WHAT NEEDS TO BE DONE -
Render the lines of the data from the line containing "است. در حقیقت،" through the line containing "لحظات شادی را", both included, as a Markdown table with the columns Row and Line. Number each row and omit any blank lines.

RECORDS FOR PROCESSING -
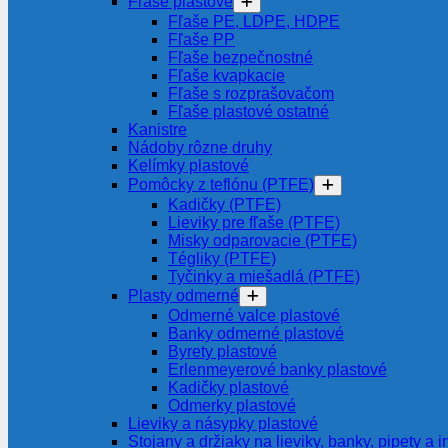
Fľaše plastové
Fľaše PE, LDPE, HDPE
Fľaše PP
Fľaše bezpečnostné
Fľaše kvapkacie
Fľaše s rozprašovačom
Fľaše plastové ostatné
Kanistre
Nádoby rôzne druhy
Kelímky plastové
Pomôcky z teflónu (PTFE)
Kadičky (PTFE)
Lieviky pre fľaše (PTFE)
Misky odparovacie (PTFE)
Tégliky (PTFE)
Tyčinky a miešadlá (PTFE)
Plasty odmerné
Odmerné valce plastové
Banky odmerné plastové
Byrety plastové
Erlenmeyerové banky plastové
Kadičky plastové
Odmerky plastové
Lieviky a násypky plastové
Stojany a držiaky na lieviky, banky, pipety a i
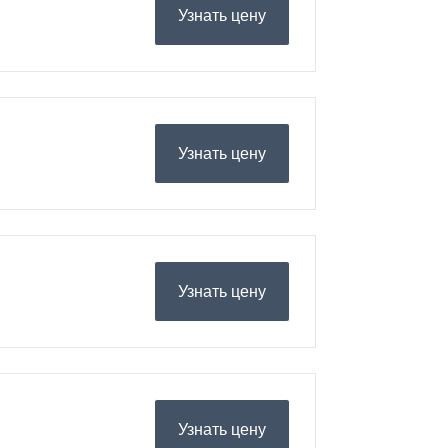
Узнать цену
Узнать цену
Узнать цену
Узнать цену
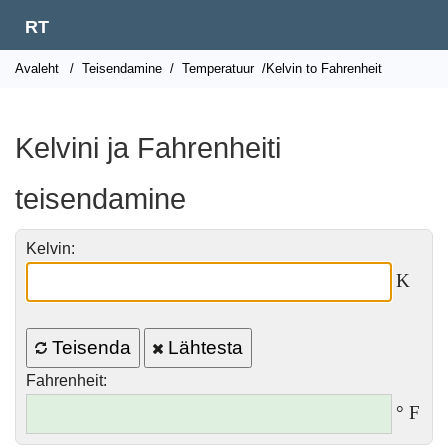
RT
Avaleht
/
Teisendamine
/
Temperatuur
/Kelvin to Fahrenheit
Kelvini ja Fahrenheiti
teisendamine
Kelvin:
K
Teisenda
Lähtesta
Fahrenheit:
° F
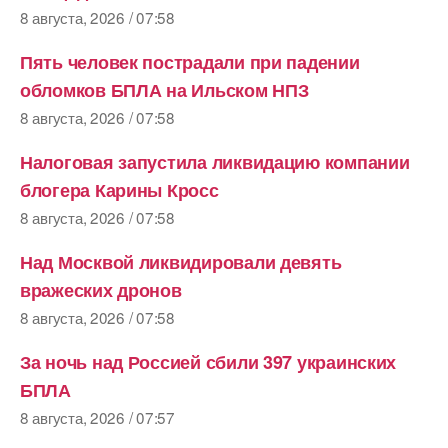
8 августа, 2026 / 07:58
Пять человек пострадали при падении
обломков БПЛА на Ильском НПЗ
8 августа, 2026 / 07:58
Налоговая запустила ликвидацию компании
блогера Карины Кросс
8 августа, 2026 / 07:58
Над Москвой ликвидировали девять
вражеских дронов
8 августа, 2026 / 07:58
За ночь над Россией сбили 397 украинских
БПЛА
8 августа, 2026 / 07:57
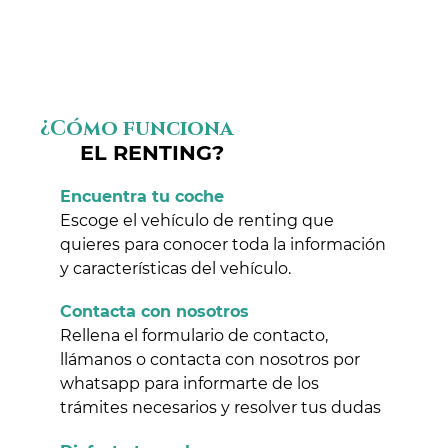
¿Cómo funciona
EL RENTING?
Encuentra tu coche
Escoge el vehículo de renting que
quieres para conocer toda la información
y características del vehículo.
Contacta con nosotros
Rellena el formulario de contacto,
llámanos o contacta con nosotros por
whatsapp para informarte de los
trámites necesarios y resolver tus dudas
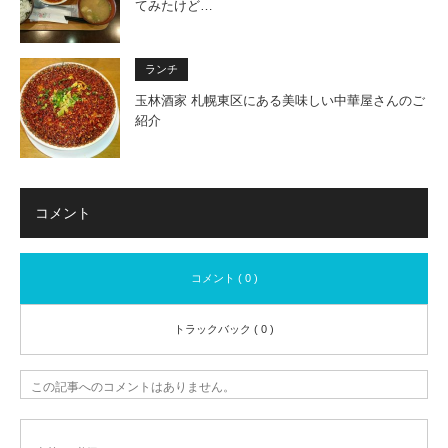
てみたけど…
ランチ
玉林酒家 札幌東区にある美味しい中華屋さんのご
紹介
コメント
コメント ( 0 )
トラックバック ( 0 )
この記事へのコメントはありません。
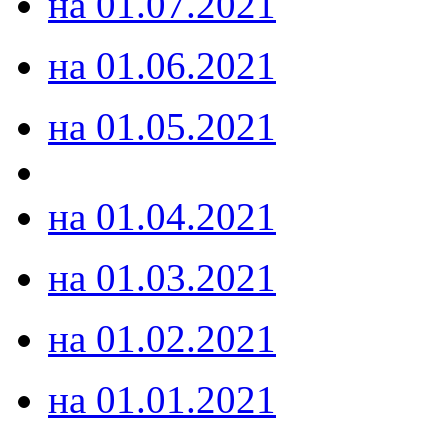
на 01.07.2021
на 01.06.2021
на 01.05.2021
на 01.04.2021
на 01.03.2021
на 01.02.2021
на 01.01.2021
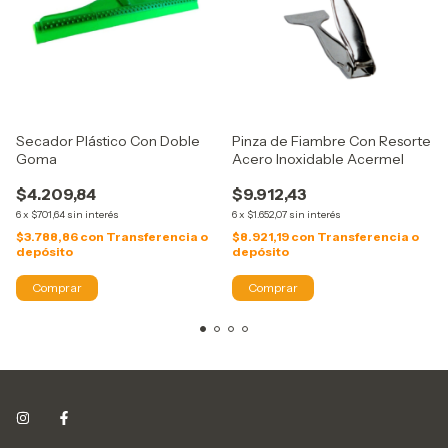
Secador Plástico Con Doble
Pinza de Fiambre Con Resorte
Goma
Acero Inoxidable Acermel
$4.209,84
$9.912,43
6
x
$701,64
sin interés
6
x
$1.652,07
sin interés
$3.788,86
con
Transferencia o
$8.921,19
con
Transferencia o
depósito
depósito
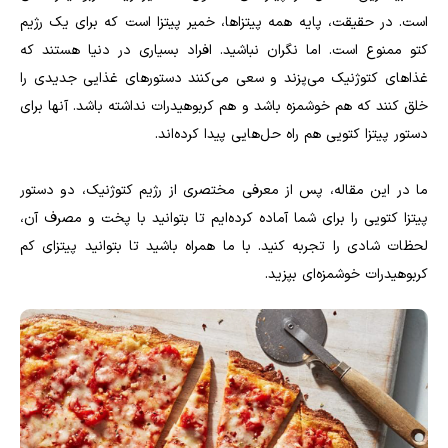
است. در حقیقت، پایه همه پیتزاها، خمیر پیتزا است که برای یک رژیم
کتو ممنوع است. اما نگران نباشید. افراد بسیاری در دنیا هستند که
غذاهای کتوژنیک می‌پزند و سعی می‌کنند دستورهای غذایی جدیدی را
خلق کنند که هم خوشمزه باشد و هم کربوهیدرات نداشته باشد. آنها برای
دستور پیتزا کتویی هم راه حل‌هایی پیدا کرده‌اند.
ما در این مقاله، پس از معرفی مختصری از رژیم کتوژنیک، دو دستور
پیتزا کتویی را برای شما آماده کرده‌ایم تا بتوانید با پخت و مصرف آن،
لحظات شادی را تجربه کنید. با ما همراه باشید تا بتوانید پیتزای کم
کربوهیدرات خوشمزه‌ای بپزید.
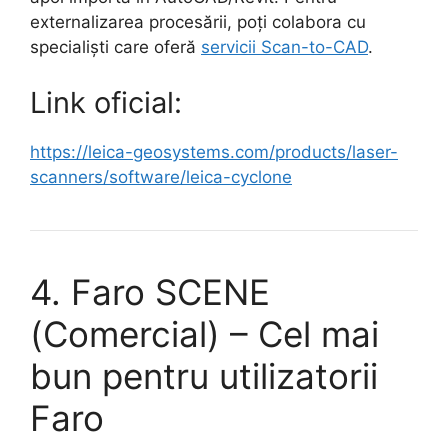
externalizarea procesării, poți colabora cu
specialiști care oferă
servicii Scan-to-CAD
.
Link oficial:
https://leica-geosystems.com/products/laser-
scanners/software/leica-cyclone
4. Faro SCENE
(Comercial) – Cel mai
bun pentru utilizatorii
Faro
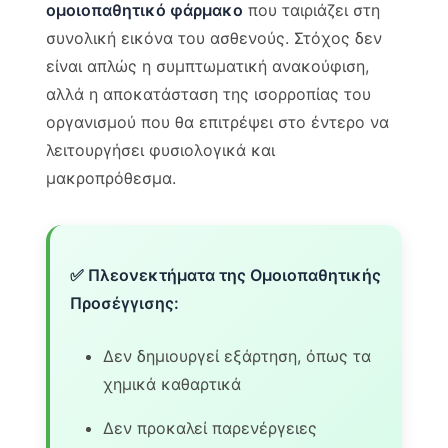
ομοιοπαθητικό φάρμακο
που ταιριάζει στη
συνολική εικόνα του ασθενούς. Στόχος δεν
είναι απλώς η συμπτωματική ανακούφιση,
αλλά η αποκατάσταση της ισορροπίας του
οργανισμού που θα επιτρέψει στο έντερο να
λειτουργήσει φυσιολογικά και
μακροπρόθεσμα.
✅ Πλεονεκτήματα της Ομοιοπαθητικής
Προσέγγισης:
Δεν δημιουργεί εξάρτηση, όπως τα
χημικά καθαρτικά
Δεν προκαλεί παρενέργειες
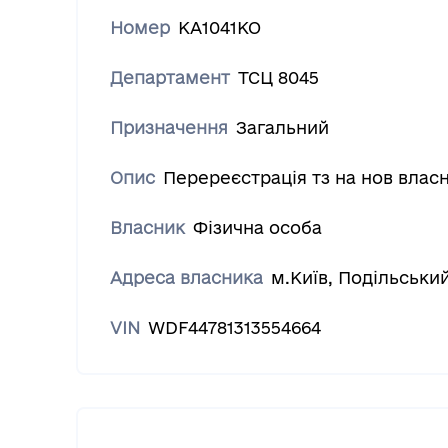
Номер
КА1041КО
Департамент
ТСЦ 8045
Призначення
Загальний
Опис
Перереєстрація тз на нов влас
Власник
Фізична особа
Адреса власника
м.Київ, Подільськи
VIN
WDF44781313554664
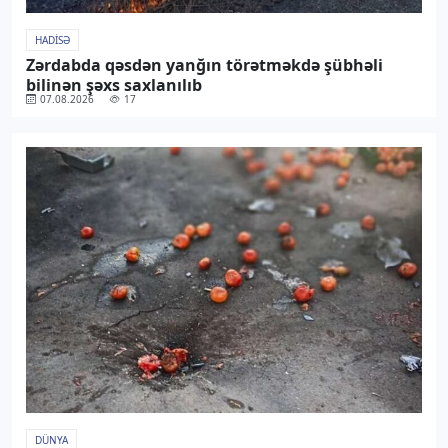
HADISƏ
Zərdabda qəsdən yanğın törətməkdə şübhəli
bilinən şəxs saxlanılıb
07.08.2026
17
DÜNYA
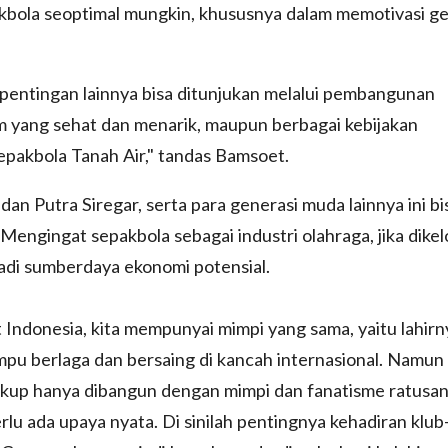
kbola seoptimal mungkin, khususnya dalam memotivasi ge
ntingan lainnya bisa ditunjukan melalui pembangunan
em yang sehat dan menarik, maupun berbagai kebijakan
epakbola Tanah Air," tandas Bamsoet.
dan Putra Siregar, serta para generasi muda lainnya ini bi
. Mengingat sepakbola sebagai industri olahraga, jika dikel
jadi sumberdaya ekonomi potensial.
t Indonesia, kita mempunyai mimpi yang sama, yaitu lahirn
pu berlaga dan bersaing di kancah internasional. Namun
ukup hanya dibangun dengan mimpi dan fanatisme ratusa
rlu ada upaya nyata. Di sinilah pentingnya kehadiran klub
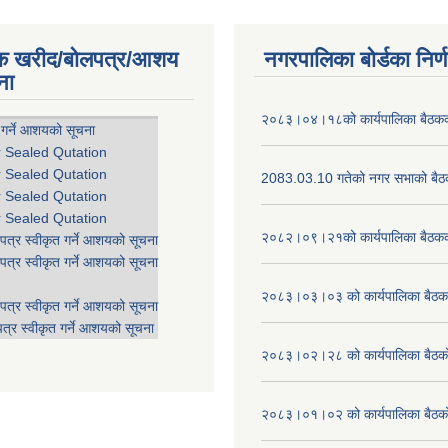
िक खरीद/बोलपत्र/आशय
नगरपालिका बोर्डका निर्
ना
२०८३।०४।१८को कार्यपालिका बैठकको
 गर्ने आशयको सूचना
r Sealed Qutation
r Sealed Qutation
2083.03.10 गतेको नगर सभाको बैठक
r Sealed Qutation
r Sealed Qutation
२०८२।०९।२१को कार्यपालिका बैठकको
पत्र स्वीकृत गर्ने आशयको सूचना
पत्र स्वीकृत गर्ने आशयको सूचना
२०८३।०३।०३ को कार्यपालिका बैठकक
पत्र स्वीकृत गर्ने आशयको सूचना
त्र स्वीकृत गर्ने आशयको सूचना
२०८३।०२।२८ को कार्यपालिका बैठको 
२०८३।०१।०२ को कार्यपालिका बैठको 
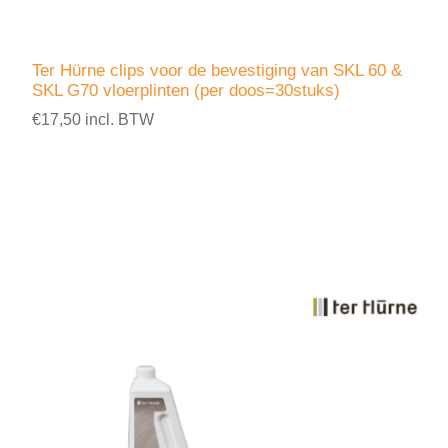
Ter Hürne clips voor de bevestiging van SKL 60 &
SKL G70 vloerplinten (per doos=30stuks)
€17,50 incl. BTW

ANSWER FOR THE TASK -
| Row | Line |
|---|---|
| 1 | است. در حقیقت، پایه همه پیتزاها، خمیر پیتزا است که برای یک رژیم |
| 2 | کتو ممنوع است. اما نگران نباشید. افراد بسیاری در دنیا هستند که |
| 3 | غذاهای کتوژنیک می‌پزند و سعی می‌کنند دستورهای غذایی جدیدی را |
| 4 | خلق کنند که هم خوشمزه باشد و هم کربوهیدرات نداشته باشد. آنها برای |
| 5 | دستور پیتزا کتویی هم راه حل‌هایی پیدا کرده‌اند. |
| 6 | ما در این مقاله، پس از معرفی مختصری از رژیم کتوژنیک، دو دستور |
| 7 | پیتزا کتویی را برای شما آماده کرده‌ایم تا بتوانید با پخت و مصرف آن، |
| 8 | لحظات شادی را تجربه کنید. با ما همراه باشید تا بتوانید پیتزای کم |